▶ **DIRECTIVE**: All entries are to be copied exactly, with pictures removed.

=== MATERIAL FOR THIS EXERCISE ===

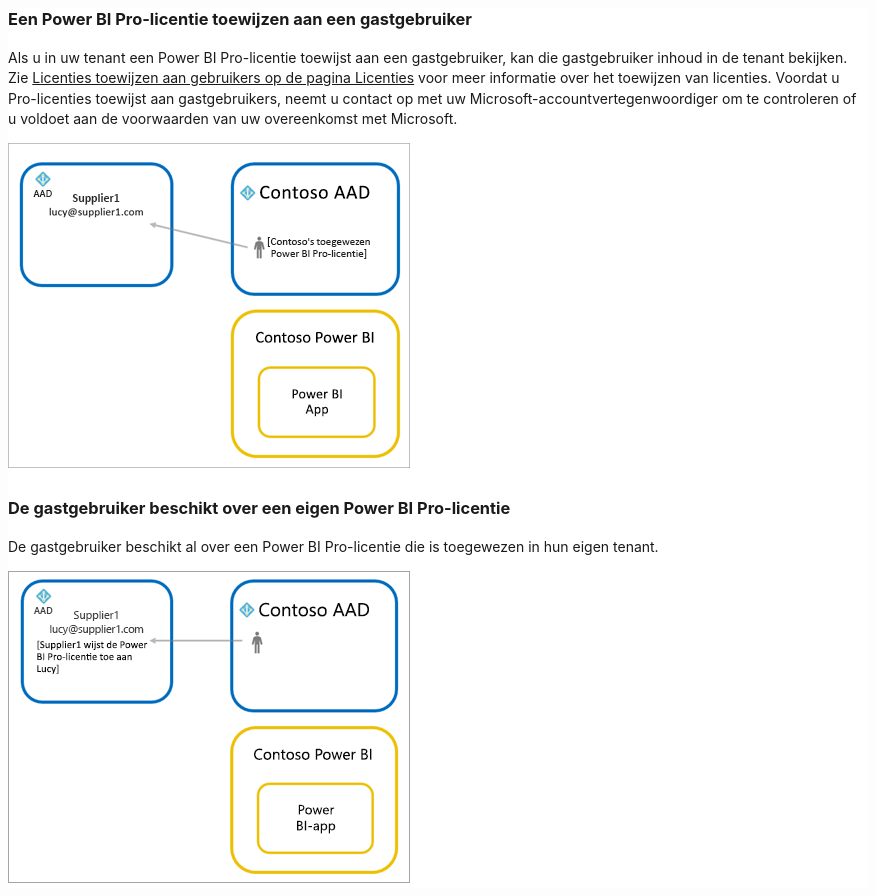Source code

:### <a name="assign-a-power-bi-pro-license-to-guest-user"></a>Een Power BI Pro-licentie toewijzen aan een gastgebruiker

Als u in uw tenant een Power BI Pro-licentie toewijst aan een gastgebruiker, kan die gastgebruiker inhoud in de tenant bekijken. Zie [Licenties toewijzen aan gebruikers op de pagina Licenties](/office365/admin/manage/assign-licenses-to-users#assign-licenses-to-users-on-the-licenses-page) voor meer informatie over het toewijzen van licenties. Voordat u Pro-licenties toewijst aan gastgebruikers, neemt u contact op met uw Microsoft-accountvertegenwoordiger om te controleren of u voldoet aan de voorwaarden van uw overeenkomst met Microsoft.

![Diagram van de ervaring van gastgebruikers bij het toewijzen van een Pro-licentie vanuit uw tenant.](media/service-admin-azure-ad-b2b/license-approach-2.png)

### <a name="guest-user-brings-their-own-power-bi-pro-license"></a>De gastgebruiker beschikt over een eigen Power BI Pro-licentie

De gastgebruiker beschikt al over een Power BI Pro-licentie die is toegewezen in hun eigen tenant.

![Diagram van de ervaring van gastgebruikers wanneer ze hun eigen licentie meenemen.](media/service-admin-azure-ad-b2b/license-approach-3.png)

===

▶ **ANSWER TO THIS TASK**:
Source code

:### <a name="assign-a-power-bi-pro-license-to-guest-user"></a>Een Power BI Pro-licentie toewijzen aan een gastgebruiker

Als u in uw tenant een Power BI Pro-licentie toewijst aan een gastgebruiker, kan die gastgebruiker inhoud in de tenant bekijken. Zie [Licenties toewijzen aan gebruikers op de pagina Licenties](/office365/admin/manage/assign-licenses-to-users#assign-licenses-to-users-on-the-licenses-page) voor meer informatie over het toewijzen van licenties. Voordat u Pro-licenties toewijst aan gastgebruikers, neemt u contact op met uw Microsoft-accountvertegenwoordiger om te controleren of u voldoet aan de voorwaarden van uw overeenkomst met Microsoft.

![Diagram van de ervaring van gastgebruikers bij het toewijzen van een Pro-licentie vanuit uw tenant.](media/service-admin-azure-ad-b2b/license-approach-2.png)

### <a name="guest-user-brings-their-own-power-bi-pro-license"></a>De gastgebruiker beschikt over een eigen Power BI Pro-licentie

De gastgebruiker beschikt al over een Power BI Pro-licentie die is toegewezen in hun eigen tenant.

![Diagram van de ervaring van gastgebruikers wanneer ze hun eigen licentie meenemen.](media/service-admin-azure-ad-b2b/license-approach-3.png)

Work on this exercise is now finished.